4.4. Other Hematological Abnormalities
In our study, more than half of the patients had thrombocytopenia. Thrombocytopenia was found in 66.67% of cirrhotic patients significantly in the study by Sack et al. [4] and people suffering from cirrhosis and/or hepatocellular carcinoma are 43 times more likely to develop thrombocytopenia than controls (Odds ratio = 42.66) [4]. In the study by Nacoulma et al. [3], thrombocytopenia was found in 59.50% of cirrhotics. Pancytopenia was noted in our study in 11.1% of cases; hypersplenism is one of the identified causes of pancytopenia [16]. In our study, 20.9% of patients had splenomegaly. The mechanism of this pancytopenia could be either a peripheral destruction of the various blood lines or a lack of bone marrow production. Sack et al. [4] in their study noted erythrocyte morphological abnormalities such as anisocytosis, erythrocyte poikilocytosis, presence of stomatocytes, target red blood cells. Our study did not do so because data regarding these erythrocyte abnormalities were not available in the patients' medical records.
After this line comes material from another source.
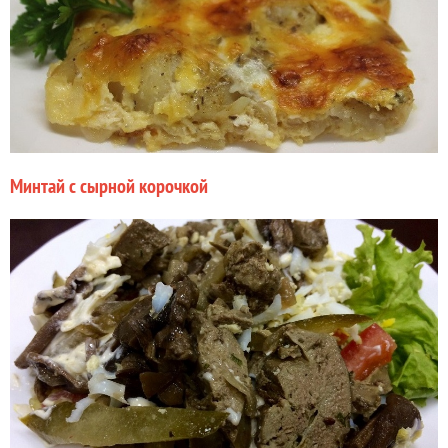
Минтай с сырной корочкой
4.5. Complications, Child-Pugh Score of Cirrhosis and Types of Anemia
Hepatic encephalopathy was significantly more frequent in patients with hypochromic microcytic anemia; this could be explained by the fact that in our study, all cases of digestive hemorrhage (gastrointestinal bleeding) had hypochromic microcytic anemia and digestive hemorrhage is well known to be one of the causes of hepatic encephalopathy in cirrhotic patients; this alone could not explain this significant link as there were only 4 cases of gastrointestinal bleeding in our sample. The Child-Pugh C score with 47.4% hypochromic microcytic anemia was more frequent but not significantly. Hepatic encephalopathy is one of the parameters of the Child-Pugh score; this could also explain the fact that hepatic encephalopathy is found among patients with microcytic hypochromic anemia because the latter have a poor prognosis Child-Pugh C score. Hepatocellular carcinoma was significantly noted with 63.5% hypochromic microcytic anemia as well as hepatic encephalopathy was significantly noted with hypochromic microcytic anemia; this correlates with the fact that of the 33 patients with hepatic encephalopathy, 15 (45.5%) had hepatocellular carcinoma.
5. Conclusion
Hypochromic microcytic anemia was the most common type of anemia noted in our study. Hepatic encephalopathy and hepatocellular carcinoma were the major complications of cirrhosis significantly associated with hypochromic microcytic anemia. The assessment of iron metabolism, vitamins B12, B9 and reticulocytes assays to determine the mechanism of anemia occurrence, were not carried out in the patients. The blood smear for erythrocytes morphological abnormalities was not performed in our patients either. This assessment is necessary because if there is a deficit of these different parameters, their correction would be necessary for taking charge of anemia in cirrhotic patients.